G’tt und Welt 05.08.2024

„Die Welt ist Gottes so voll. Aus allen Poren der Dinge quillt er gleichsam uns entgegen“, so staunt Alfred Delp. Er ist im Gefängnis. 37 Jahre alt. Einer von den Frommen. Priester sogar. Jesuit. Und er hört nicht auf, seine Gottesgedanken aufzuschreiben. Die Nazi-Diktatur wollte sein Hoffnung brechen, ihn zum Schweigen bringen - es ist ihr nicht gelungen.

Ich werde diesen unerhörten Satz nicht los, seit ich ihn das erste Mal gehört habe. „Gott quillt aus allen Poren der Dinge gleichsam uns entgegen.“ Wirklich? Wie kann Alfred Delp das schreiben - in seiner Situation? Seine Worte sprudeln in mir, zwischen meinen Gedanken, in meinem Alltag. Wie eine Quelle. Ich kann sie nicht unterdrücken. Sie drängen immer wieder an die Oberfläche meines alltagstauglichen Bewusstseins. Wie kann man lernen, die Welt so zu sehen? Ohne blind zu sein für die Fakten, Fakten, Fakten… Ich möchte mich auf die Suche machen: nach dieser Welt, die G’ttes so voll sein soll.

Alfred Delp - wie gesagt - schreibt diese Zeilen im Gefängnis. Es hat politische Gründe, dass er inhaftiert ist. Nach dem misslungenen Attentat auf Adolf Hitler am 20. Juli 1944 wird er festgenommen. 80 Jahre ist das her. Er war nicht eingeweiht in die Attentatspläne, aber er hat Verbindungen zu Eingeweihten. Er hat mitgedacht an der Gestalt eines freien Deutschlands nach dem Ende des Krieges. Er hat Menschen zusammengebracht, die der mörderischen Diktatur ein Ende setzen wollen. Er ist ein unbequemer Christ. Das reicht, um ein Staatsfeind zu werden. Wie kann man in so einer Situation noch sagen: Die Welt ist Gottes so voll? Ist sie nicht vielmehr voll mit allem, was nicht G’tt ist? 

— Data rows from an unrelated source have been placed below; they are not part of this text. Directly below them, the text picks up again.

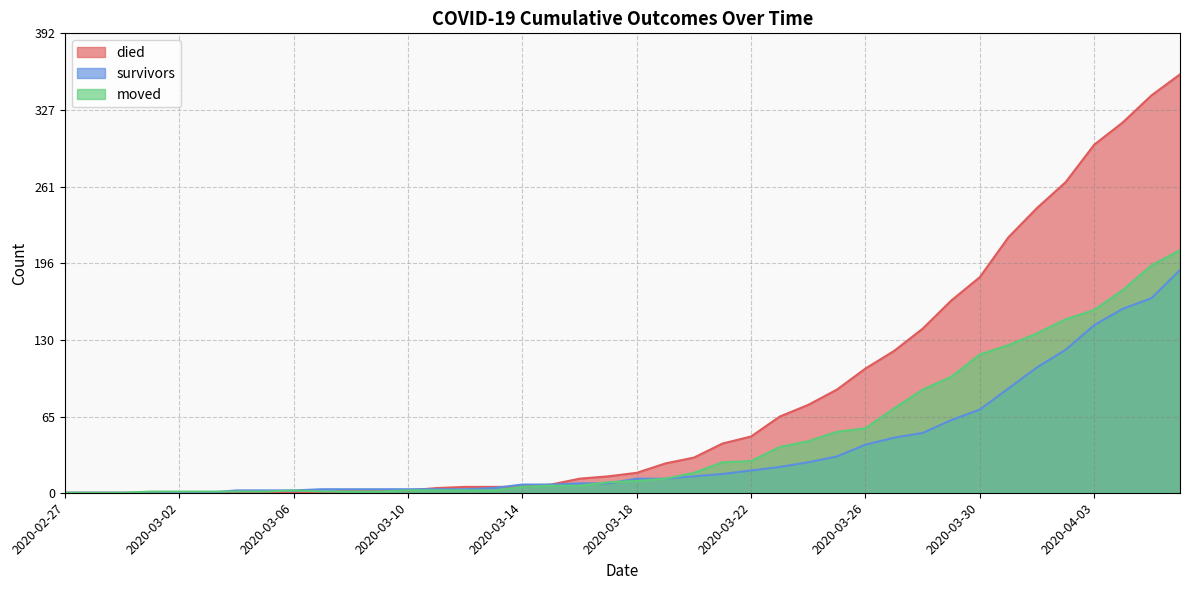

In moved, how many points are higher than both neighbors (excluding endpoints)?

1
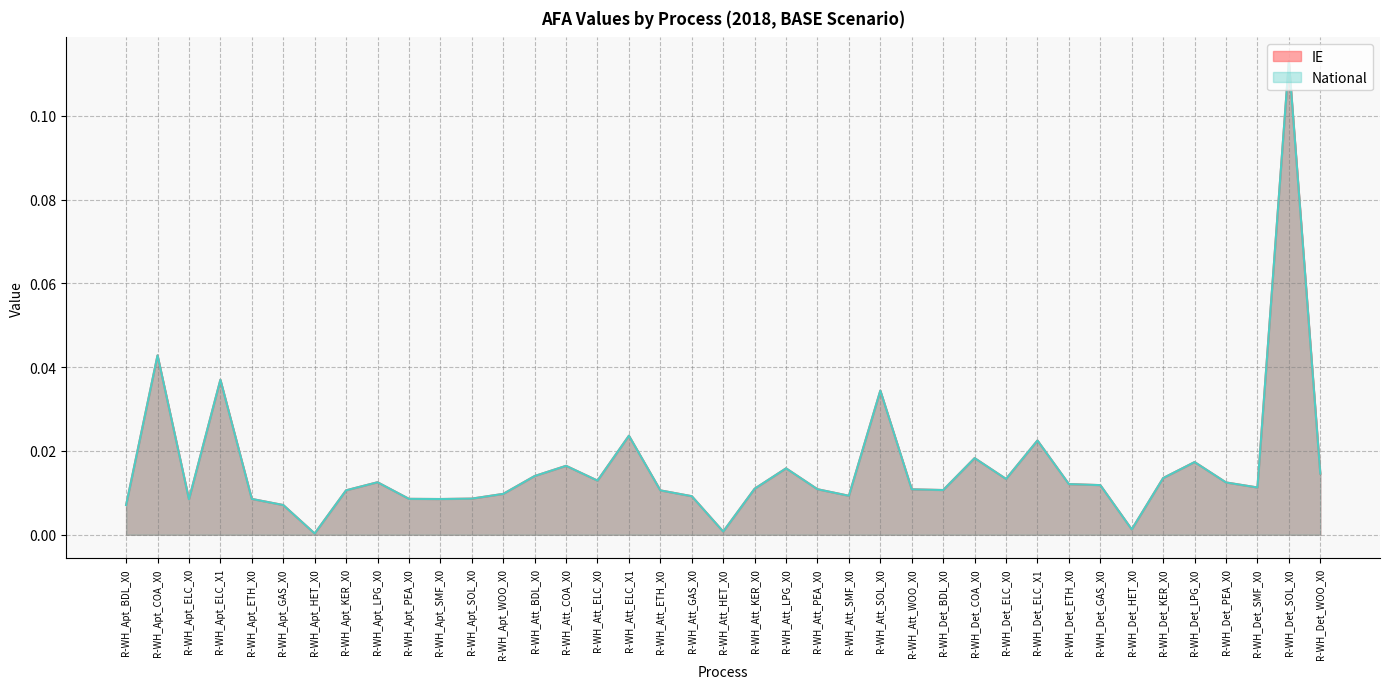

The National series shows 0.0 at R-WH_Att_PEA_X0. True or false?

False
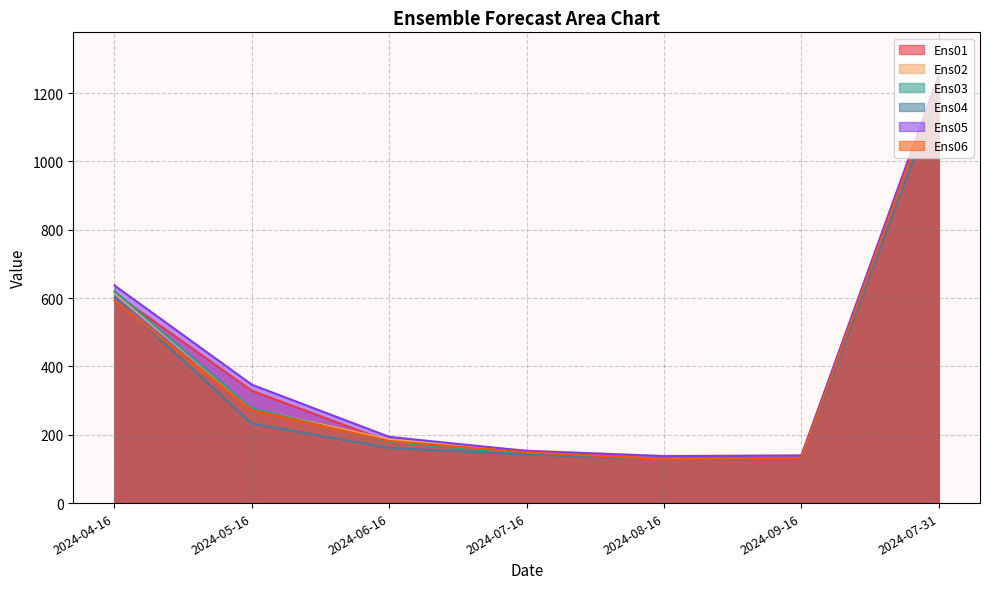

Which series changed the most between 2024-07-16 and 2024-07-31?

Ens05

Alfred weiß, dass er hingerichtet wird, als er diese Worte schreibt. Nach der Hinrichtung wird sein Leichnam verbrannt und die Asche am Stadtrand von Berlin verstreut auf den Rieselfeldern. Das sind Flächen zur Reinigung von Abwasser . Spurlos sollen sie verschwinden, die Widerständigen, in der Kloake der großen Stadt. Doch das gelingt nicht. Alfred Delp wird auferstehen, in seinen Worten.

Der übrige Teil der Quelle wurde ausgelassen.